A huge curtain dropped, revealing a row of massive Potemkin amplifiers that flashed with the band’s insignia, something like a swastika. The guitarists descended from the ceiling like gods, and the audience was steamrollered by smashing drums, violent bass and the sound of a full choir, amplified to unspeakable levels. The auditory assault was not, however, merely loud: it was thrilling. Rammstein is popular for a reason. Its rhythmic craftsmanship, its eerily hypnotic chords, its command of musical tension and release make much American heavy metal seem childish and anemic.

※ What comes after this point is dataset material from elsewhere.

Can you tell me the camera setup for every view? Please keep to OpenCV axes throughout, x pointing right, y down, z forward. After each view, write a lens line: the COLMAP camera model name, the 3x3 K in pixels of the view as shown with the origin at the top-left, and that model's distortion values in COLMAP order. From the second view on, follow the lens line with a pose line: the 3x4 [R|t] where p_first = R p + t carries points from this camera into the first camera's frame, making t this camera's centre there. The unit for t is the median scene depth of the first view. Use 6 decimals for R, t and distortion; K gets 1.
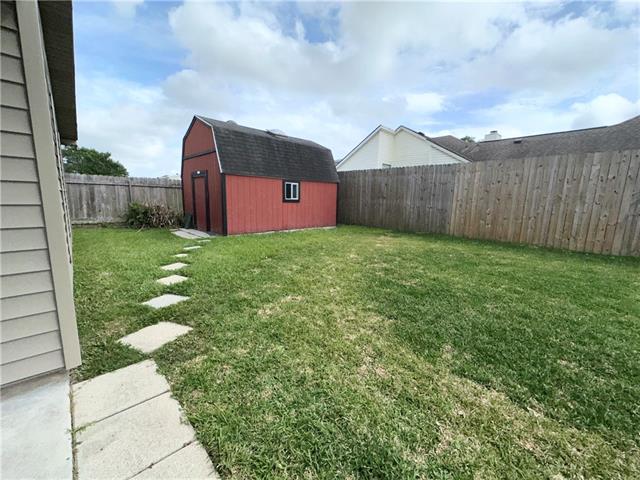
lens RADIAL K [[256.6, 0, 320.5], [0, 256.6, 238.8], [0, 0, 1]] dist [-0.000814, -0.000047]
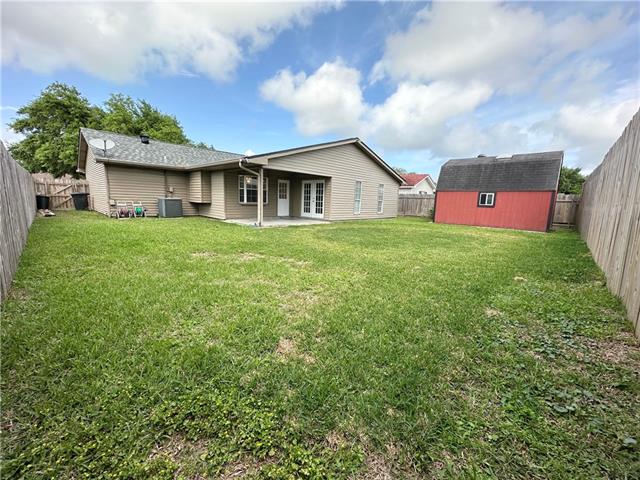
lens RADIAL K [[256.6, 0, 320.5], [0, 256.6, 238.8], [0, 0, 1]] dist [-0.000814, -0.000047]
pose [[0.015713, 0.125117, -0.992018, 1.279225], [-0.185662, 0.975251, 0.120062, 0.026132], [0.982488, 0.182293, 0.038553, 0.087222]]
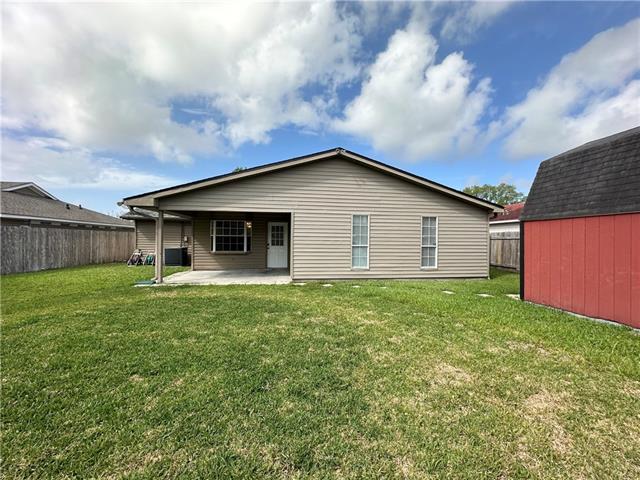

Most compelling is its lead singer. Dressed in an imperial German military uniform, Mr. Lindemann gave off an air of such brute masculinity and barely contained violence that it seemed that he could have reached into the crowd, snatched up a fan, and bitten off his head. He commands a low, powerful bass rarely used in contemporary pop music, untrained but electrifying. The audience members, enthralled, began pumping their fists in the air.
The band then introduced one of its most notorious songs, “Links,” with the sound of metrically precise, marching jackboots. Links means left, and the band claims this song is an expression of its left-wing sensibilities. The jackboots were followed by a furious chorus: “Links-Zwo-Drei-Vier! Links-Zwo-Drei-Vier!” (“Left-Two-Three-Four! Left-Two-Three-Four!”) The German language lent itself to the powerful, rhythmic song. The keyboardist stomped about in a German military helmet. Mr. Lindemann performed an exaggerated goose step. The crowd shouted “Hi!” in unison, which sounded just different enough from “Heil” that the resemblance could be denied.
The musicians, wearing flame-throwing gas masks, sprayed fire over the stage. They burst explosives in the air and shot balls of flames over the audience, generating heat so intense that fans began to pass out. Medics strapped the fallen Germans to gurneys and carted them away; as for the survivors, it would not have been hard to direct their furious energy toward a target. When, later, the band sang “Amerika,” it seemed quite clear what the target of preference would be. I emerged from the concert profoundly relieved that the members of Rammstein declare themselves to be against war: If this is their pacifism, the mind boggles at what their aggression might look like.
“Reise Reise” has been released in the United States. Whatever the group thinks about America, Rammstein plans to tour it at the end of this year, again bringing its music of brutal ambiguity to its large number of American fans.